(Collection entries)
━━━━━━━━━━━━━━━━━━━━━━━━━━━━━━

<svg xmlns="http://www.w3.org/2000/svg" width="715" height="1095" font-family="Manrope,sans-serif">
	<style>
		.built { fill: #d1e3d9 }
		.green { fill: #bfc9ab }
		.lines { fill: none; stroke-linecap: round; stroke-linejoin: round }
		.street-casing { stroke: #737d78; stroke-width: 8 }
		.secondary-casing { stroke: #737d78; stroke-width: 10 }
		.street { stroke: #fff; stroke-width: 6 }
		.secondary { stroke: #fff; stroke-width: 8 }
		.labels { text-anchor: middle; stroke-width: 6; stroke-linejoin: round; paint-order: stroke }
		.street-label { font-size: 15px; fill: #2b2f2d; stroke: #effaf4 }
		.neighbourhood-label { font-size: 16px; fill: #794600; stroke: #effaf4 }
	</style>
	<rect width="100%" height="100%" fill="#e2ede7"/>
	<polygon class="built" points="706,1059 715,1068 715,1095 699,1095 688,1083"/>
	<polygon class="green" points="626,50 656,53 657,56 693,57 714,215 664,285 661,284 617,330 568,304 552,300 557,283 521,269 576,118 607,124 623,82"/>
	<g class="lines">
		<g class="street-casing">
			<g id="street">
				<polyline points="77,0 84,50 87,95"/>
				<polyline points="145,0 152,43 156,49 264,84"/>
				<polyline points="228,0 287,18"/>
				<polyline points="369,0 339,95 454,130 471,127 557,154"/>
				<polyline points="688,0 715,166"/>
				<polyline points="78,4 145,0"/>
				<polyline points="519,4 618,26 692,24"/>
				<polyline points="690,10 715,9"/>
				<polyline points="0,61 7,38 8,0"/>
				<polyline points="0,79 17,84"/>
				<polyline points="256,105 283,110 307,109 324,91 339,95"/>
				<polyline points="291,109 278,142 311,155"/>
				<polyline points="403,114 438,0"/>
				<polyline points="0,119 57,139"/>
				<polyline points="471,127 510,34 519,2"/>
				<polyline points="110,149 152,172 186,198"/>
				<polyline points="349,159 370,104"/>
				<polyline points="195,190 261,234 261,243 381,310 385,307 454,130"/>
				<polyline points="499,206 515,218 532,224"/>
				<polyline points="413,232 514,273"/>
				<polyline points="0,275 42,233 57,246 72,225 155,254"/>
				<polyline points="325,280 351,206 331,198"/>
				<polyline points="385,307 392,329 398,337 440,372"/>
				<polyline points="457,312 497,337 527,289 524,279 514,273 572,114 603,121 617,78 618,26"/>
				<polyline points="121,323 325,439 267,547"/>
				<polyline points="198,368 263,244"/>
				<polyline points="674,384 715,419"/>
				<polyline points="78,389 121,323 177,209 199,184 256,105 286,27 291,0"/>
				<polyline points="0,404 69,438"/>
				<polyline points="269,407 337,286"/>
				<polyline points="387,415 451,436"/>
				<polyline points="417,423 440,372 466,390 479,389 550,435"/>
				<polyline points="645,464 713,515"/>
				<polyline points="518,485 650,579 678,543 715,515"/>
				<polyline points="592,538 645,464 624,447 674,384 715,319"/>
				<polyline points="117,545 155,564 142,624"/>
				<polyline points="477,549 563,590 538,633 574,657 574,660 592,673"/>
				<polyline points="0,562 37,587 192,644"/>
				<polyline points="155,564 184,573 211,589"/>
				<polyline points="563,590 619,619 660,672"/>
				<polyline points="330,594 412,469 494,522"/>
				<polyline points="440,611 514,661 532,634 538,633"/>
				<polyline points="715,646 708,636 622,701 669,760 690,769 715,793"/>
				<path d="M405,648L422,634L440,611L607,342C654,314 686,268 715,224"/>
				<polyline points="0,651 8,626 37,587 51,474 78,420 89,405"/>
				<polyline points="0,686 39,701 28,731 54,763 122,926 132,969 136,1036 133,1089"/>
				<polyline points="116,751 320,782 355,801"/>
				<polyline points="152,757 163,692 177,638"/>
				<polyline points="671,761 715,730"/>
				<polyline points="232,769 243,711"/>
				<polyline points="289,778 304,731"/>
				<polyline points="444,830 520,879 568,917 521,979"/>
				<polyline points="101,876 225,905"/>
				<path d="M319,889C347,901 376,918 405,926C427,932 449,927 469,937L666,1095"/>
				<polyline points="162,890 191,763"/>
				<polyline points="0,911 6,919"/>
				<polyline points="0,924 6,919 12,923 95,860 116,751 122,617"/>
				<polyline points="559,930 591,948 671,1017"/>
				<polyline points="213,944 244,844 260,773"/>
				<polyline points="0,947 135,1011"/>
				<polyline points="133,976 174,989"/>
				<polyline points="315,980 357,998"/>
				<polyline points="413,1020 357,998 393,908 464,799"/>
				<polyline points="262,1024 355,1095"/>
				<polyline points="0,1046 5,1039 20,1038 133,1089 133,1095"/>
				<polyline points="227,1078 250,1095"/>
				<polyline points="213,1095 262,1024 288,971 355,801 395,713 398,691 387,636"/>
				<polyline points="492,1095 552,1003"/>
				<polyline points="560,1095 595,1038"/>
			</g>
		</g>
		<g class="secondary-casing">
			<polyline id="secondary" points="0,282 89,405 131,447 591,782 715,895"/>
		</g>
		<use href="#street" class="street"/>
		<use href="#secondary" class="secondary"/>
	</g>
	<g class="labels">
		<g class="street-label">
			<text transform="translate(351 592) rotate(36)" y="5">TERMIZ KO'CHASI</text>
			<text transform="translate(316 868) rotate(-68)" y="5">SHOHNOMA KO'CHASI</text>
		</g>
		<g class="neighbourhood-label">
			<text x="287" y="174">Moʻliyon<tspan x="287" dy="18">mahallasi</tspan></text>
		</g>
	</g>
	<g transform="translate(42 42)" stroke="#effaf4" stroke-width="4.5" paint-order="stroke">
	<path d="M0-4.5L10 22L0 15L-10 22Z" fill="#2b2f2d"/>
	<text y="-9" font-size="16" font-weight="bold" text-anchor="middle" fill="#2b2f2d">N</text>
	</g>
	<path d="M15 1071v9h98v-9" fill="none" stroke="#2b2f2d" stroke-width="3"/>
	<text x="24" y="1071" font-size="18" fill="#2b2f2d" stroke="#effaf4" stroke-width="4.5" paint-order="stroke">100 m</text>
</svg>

━━━━━━━━━━━━━━━━━━━━━━━━━━━━━━

§ WORK TO BE COMPLETED
Going through the entries above, show each line that contains "href".

§ WRITTEN SOLUTION
		<use href="#street" class="street"/>
		<use href="#secondary" class="secondary"/>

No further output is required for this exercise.